Жертвы, которые принесли мать и отец Дэниела Уэбстера, чтобы он мог ходить в школу, были очень велики. Каждый в семье должен был обходиться без многого, чтобы этот один мог преуспеть. Мальчик принимал всё это как должное, ибо с младенчества его оберегали и баловали. В конечном счете мы должны признать, что человек, который возвышается над своими собратьями, — это тот, кто обладает силой заставлять других работать на себя; великий успех невозможен никаким другим способом.

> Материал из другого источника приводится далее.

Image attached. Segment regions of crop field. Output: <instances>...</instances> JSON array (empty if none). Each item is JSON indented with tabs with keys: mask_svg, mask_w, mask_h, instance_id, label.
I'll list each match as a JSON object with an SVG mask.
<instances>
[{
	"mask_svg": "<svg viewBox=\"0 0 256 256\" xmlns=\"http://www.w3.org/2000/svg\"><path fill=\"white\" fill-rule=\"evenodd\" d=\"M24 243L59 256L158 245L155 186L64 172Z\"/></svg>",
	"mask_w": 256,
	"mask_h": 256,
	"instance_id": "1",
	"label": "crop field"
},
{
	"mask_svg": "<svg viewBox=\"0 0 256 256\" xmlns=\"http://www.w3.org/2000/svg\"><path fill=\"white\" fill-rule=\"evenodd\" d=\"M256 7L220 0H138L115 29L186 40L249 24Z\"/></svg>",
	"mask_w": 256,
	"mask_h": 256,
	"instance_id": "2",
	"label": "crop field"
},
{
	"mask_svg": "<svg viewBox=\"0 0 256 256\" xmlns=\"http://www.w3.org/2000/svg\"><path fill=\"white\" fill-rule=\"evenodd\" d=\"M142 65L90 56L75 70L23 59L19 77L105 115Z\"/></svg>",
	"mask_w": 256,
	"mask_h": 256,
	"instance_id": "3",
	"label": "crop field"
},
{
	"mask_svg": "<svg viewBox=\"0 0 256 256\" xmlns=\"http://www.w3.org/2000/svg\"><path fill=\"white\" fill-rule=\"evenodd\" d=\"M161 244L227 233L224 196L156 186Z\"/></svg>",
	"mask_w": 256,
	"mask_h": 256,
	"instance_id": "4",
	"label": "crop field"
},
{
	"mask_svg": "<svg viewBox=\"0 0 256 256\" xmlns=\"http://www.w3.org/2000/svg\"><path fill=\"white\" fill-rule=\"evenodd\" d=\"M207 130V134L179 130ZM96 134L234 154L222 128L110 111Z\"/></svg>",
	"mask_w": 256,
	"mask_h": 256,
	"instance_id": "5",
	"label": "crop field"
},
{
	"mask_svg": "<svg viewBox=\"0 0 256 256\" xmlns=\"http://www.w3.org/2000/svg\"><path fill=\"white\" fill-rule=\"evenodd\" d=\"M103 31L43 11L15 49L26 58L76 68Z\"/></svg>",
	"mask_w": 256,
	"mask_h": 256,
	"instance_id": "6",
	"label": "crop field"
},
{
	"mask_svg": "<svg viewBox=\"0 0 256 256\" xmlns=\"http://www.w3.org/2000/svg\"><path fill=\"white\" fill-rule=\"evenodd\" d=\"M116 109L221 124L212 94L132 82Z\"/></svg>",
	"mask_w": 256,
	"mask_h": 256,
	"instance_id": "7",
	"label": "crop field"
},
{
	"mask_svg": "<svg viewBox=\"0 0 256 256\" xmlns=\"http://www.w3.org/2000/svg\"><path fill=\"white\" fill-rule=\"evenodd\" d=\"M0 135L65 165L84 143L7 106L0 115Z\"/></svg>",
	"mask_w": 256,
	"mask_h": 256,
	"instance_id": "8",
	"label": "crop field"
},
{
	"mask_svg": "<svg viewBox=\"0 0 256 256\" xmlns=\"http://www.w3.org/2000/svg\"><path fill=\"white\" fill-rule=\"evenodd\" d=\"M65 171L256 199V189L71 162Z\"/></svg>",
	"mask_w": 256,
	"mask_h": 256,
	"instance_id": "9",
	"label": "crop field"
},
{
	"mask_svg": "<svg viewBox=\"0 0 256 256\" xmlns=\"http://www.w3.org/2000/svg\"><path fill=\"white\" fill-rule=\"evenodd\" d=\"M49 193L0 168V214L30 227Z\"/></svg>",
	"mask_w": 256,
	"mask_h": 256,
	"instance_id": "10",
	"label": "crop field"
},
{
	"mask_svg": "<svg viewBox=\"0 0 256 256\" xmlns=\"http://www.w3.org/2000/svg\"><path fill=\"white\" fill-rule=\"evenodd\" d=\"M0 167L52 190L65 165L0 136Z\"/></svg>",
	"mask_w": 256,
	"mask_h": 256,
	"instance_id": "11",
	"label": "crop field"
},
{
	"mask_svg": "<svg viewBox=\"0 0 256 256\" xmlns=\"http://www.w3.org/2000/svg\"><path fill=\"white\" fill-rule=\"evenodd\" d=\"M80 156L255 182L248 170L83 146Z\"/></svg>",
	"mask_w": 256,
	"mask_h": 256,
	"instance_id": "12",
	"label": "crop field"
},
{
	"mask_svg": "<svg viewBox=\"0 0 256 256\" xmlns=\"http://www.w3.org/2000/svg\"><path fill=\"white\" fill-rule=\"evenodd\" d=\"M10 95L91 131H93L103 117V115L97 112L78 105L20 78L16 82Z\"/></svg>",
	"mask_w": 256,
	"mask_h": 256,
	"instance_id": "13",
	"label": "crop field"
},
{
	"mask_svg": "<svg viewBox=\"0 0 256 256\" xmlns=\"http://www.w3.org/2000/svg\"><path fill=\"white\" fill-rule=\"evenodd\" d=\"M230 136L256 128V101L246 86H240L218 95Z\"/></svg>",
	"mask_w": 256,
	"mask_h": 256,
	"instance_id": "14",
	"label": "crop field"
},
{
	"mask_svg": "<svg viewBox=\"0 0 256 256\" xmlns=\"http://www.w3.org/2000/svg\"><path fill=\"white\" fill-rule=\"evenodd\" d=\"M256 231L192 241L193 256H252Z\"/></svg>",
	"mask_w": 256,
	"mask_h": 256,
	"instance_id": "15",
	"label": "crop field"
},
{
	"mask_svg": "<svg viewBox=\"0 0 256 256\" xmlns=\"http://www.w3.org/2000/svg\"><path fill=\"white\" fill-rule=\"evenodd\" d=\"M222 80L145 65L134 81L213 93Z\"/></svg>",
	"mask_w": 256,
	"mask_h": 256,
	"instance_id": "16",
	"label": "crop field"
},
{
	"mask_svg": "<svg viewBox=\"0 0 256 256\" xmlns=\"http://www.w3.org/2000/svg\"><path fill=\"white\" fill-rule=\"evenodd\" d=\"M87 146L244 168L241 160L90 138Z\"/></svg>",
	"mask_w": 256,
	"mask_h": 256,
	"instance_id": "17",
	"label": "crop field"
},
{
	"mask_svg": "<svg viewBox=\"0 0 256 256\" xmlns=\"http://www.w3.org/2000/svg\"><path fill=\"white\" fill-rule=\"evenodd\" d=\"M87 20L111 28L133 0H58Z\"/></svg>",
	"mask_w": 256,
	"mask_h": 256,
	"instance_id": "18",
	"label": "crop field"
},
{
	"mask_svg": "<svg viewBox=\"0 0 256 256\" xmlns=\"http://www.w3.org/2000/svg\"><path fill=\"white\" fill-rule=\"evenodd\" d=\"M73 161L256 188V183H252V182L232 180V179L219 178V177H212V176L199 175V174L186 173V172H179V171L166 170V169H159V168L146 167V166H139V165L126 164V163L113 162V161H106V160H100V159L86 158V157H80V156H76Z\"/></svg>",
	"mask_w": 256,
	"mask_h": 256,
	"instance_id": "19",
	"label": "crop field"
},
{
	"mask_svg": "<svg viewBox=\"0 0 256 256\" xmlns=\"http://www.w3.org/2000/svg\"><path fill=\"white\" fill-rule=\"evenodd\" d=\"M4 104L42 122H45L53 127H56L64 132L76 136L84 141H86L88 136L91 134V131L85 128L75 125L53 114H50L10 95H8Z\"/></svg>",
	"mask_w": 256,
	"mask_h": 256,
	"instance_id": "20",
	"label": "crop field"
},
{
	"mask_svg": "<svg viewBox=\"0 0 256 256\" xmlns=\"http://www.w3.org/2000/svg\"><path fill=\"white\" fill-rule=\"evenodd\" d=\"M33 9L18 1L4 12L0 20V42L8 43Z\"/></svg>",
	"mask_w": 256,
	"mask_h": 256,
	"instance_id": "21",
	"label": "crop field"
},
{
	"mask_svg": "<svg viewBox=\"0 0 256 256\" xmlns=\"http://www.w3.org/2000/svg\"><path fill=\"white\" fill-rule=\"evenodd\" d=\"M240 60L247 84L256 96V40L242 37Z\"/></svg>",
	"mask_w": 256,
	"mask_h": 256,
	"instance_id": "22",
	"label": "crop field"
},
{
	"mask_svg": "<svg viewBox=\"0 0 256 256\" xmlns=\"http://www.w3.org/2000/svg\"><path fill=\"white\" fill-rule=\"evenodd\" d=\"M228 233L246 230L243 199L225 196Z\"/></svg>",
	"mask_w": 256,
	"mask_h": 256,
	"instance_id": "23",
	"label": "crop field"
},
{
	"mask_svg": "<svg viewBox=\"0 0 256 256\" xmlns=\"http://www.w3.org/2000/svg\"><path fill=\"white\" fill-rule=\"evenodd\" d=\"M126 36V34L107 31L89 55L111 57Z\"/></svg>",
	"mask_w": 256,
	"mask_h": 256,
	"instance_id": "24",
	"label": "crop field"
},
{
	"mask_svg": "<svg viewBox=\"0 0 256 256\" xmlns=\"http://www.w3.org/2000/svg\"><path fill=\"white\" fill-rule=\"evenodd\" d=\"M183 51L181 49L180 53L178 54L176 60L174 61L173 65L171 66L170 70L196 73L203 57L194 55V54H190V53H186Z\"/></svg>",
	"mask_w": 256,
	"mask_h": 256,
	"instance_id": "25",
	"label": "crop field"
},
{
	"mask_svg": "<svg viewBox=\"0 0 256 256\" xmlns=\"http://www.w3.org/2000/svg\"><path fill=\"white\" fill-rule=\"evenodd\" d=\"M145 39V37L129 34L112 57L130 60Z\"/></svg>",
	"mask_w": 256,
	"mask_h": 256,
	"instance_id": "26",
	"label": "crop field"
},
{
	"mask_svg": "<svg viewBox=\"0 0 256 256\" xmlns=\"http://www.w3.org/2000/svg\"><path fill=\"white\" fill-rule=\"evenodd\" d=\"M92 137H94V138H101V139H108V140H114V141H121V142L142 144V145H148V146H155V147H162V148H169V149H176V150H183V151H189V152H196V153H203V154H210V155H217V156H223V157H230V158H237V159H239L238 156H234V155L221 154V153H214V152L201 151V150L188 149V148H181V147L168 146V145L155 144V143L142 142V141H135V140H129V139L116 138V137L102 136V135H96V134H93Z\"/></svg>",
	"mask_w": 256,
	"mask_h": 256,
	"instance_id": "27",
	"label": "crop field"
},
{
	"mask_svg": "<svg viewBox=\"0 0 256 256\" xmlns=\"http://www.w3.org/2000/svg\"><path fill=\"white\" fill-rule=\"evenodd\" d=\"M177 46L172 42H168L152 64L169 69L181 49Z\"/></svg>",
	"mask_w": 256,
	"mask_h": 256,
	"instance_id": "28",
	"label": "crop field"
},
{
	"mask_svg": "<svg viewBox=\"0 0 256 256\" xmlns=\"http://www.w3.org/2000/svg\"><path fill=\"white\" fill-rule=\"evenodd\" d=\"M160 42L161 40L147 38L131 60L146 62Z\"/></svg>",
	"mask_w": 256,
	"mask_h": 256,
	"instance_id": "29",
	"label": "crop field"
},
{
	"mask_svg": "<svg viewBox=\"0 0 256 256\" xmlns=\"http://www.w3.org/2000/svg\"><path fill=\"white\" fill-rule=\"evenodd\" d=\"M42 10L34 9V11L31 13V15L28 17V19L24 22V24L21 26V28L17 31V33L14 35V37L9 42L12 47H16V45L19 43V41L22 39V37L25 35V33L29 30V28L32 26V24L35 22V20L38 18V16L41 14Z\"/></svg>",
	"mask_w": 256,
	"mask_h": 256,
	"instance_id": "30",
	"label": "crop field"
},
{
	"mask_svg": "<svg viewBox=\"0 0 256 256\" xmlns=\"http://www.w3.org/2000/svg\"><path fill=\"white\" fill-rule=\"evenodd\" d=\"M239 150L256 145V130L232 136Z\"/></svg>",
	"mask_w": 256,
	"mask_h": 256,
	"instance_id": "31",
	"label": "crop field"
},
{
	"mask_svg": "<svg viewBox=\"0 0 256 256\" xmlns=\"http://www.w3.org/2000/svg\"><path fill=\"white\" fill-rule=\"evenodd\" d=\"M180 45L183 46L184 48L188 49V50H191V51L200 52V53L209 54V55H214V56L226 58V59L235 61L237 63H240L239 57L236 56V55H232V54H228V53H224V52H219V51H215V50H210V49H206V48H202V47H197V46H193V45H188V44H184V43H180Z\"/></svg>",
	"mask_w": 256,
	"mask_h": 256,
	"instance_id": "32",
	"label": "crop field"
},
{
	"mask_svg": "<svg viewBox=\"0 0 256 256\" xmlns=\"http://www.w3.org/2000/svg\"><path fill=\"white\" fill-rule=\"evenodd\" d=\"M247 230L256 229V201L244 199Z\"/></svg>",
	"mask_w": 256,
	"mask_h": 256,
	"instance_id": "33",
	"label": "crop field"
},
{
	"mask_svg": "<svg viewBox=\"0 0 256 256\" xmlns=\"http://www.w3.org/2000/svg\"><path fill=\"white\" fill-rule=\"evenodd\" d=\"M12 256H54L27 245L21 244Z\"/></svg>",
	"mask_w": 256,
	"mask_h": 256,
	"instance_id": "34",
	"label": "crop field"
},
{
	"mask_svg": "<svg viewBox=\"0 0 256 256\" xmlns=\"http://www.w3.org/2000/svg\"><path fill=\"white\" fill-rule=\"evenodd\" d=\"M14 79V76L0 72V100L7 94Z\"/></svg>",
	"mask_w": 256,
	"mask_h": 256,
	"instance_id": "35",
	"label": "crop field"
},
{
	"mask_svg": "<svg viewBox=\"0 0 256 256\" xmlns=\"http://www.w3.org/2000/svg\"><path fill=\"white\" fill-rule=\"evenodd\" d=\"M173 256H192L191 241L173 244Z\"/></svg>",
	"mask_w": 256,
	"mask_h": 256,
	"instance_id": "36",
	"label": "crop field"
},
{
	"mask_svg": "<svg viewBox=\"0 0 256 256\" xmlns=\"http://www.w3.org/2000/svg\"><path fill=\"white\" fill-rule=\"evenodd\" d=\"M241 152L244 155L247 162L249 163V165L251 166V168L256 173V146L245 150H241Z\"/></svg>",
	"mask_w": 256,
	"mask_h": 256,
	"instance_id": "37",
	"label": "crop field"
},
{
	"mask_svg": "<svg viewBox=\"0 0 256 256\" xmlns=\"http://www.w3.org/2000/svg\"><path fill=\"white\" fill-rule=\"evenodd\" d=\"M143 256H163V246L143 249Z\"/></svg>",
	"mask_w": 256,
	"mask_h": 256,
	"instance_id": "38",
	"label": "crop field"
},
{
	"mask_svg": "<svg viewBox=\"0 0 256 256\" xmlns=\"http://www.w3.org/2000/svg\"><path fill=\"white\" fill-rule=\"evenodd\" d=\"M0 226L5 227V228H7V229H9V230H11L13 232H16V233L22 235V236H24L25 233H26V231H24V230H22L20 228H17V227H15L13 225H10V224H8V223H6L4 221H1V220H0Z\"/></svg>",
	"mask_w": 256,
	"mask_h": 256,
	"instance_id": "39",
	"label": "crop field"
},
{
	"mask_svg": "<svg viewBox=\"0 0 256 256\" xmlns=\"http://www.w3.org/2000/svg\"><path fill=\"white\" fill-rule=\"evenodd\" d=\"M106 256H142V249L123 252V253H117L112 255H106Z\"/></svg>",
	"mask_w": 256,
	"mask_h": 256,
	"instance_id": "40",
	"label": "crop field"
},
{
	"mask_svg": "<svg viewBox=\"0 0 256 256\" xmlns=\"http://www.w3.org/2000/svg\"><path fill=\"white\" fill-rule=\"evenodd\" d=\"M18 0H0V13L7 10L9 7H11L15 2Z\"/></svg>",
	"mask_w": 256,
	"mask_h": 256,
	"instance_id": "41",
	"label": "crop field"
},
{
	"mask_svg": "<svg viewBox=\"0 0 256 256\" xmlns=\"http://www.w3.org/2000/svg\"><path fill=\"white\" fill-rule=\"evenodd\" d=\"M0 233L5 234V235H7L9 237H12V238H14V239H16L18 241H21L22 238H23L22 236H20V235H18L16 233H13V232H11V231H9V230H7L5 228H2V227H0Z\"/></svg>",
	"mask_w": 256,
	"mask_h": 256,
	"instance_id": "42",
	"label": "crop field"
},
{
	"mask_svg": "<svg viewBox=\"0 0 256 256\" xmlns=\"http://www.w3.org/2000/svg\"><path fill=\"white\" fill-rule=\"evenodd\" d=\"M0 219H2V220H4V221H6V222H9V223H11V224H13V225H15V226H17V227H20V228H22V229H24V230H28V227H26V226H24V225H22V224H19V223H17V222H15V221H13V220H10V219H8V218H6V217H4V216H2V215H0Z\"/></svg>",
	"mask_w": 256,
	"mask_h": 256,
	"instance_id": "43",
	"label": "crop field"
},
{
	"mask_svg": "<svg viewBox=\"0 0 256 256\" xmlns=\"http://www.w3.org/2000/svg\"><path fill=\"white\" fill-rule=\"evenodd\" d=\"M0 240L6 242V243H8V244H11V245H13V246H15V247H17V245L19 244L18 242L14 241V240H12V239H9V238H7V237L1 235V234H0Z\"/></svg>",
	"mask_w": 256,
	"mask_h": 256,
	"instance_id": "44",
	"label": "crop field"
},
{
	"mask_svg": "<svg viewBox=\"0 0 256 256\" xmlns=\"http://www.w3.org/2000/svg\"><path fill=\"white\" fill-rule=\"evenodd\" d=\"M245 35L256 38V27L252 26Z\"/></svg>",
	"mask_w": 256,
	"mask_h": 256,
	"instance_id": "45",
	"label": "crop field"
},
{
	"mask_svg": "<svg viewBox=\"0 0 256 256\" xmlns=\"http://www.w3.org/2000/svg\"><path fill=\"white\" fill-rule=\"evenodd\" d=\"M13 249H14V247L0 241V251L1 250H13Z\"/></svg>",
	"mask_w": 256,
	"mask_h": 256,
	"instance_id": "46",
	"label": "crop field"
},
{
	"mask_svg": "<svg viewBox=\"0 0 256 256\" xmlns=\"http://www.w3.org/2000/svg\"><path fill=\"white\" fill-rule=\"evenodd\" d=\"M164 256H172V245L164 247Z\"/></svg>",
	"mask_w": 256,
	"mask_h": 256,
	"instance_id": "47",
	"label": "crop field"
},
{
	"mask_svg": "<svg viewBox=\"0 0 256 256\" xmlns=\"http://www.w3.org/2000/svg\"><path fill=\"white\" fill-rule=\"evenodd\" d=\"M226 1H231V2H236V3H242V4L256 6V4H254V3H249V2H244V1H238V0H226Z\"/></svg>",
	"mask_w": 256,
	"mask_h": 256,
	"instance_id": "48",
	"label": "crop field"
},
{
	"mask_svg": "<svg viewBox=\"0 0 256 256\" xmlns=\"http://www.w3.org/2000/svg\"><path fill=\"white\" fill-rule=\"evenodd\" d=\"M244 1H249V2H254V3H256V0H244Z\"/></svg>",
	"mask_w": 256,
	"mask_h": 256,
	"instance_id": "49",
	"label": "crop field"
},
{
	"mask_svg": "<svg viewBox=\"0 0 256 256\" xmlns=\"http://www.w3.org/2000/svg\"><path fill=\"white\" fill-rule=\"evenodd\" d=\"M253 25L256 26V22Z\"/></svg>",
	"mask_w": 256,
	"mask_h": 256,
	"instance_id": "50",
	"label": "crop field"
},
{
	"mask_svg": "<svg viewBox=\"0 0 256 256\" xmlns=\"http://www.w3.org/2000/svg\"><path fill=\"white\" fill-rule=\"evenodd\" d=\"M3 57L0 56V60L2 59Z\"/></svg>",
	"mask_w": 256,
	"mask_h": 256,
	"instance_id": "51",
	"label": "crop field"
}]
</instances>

На протяжении всей своей жизни Уэбстер использовал труд других и принимал его высокомерно и властно, как будто это было его право. Без сомнения, то, как его семья осыпала его своими дарами, закрепило в его сознании тот аморальный уклон пренебрежения своими финансовыми обязательствами, который преследовал его всю жизнь.
Рассказывают историю о том, как он пошел на окружную ярмарку со своим братом Иезекиилем, которая показывает характеры этих братьев лучше, чем целая глава. Отец дал каждому парню по доллару на расходы. Когда мальчики вернулись домой, Дэниел был в веселом настроении, а Иезекииль был подавлен. «Ну, Дэн, — сказал отец, — ты потратил свои деньги?»
«Конечно, потратил», — ответил Дэниел.
«А ты, Зик, что ты сделал со своим долларом?»
«Одолжил Дэну», — ответил Иезекииль.
Но между ними была крепкая связь привязанности. Иезекииль был на два года старше и, к несчастью для себя, был сильным и здоровым. Его очень рано приставили к работе, и я не могу найти, что мысль о том, чтобы дать ему образование, когда-либо приходила в голову его родителям, пока Дэниел не закончил Дартмут, и тогда Дэн и Зик сами не настояли на этом.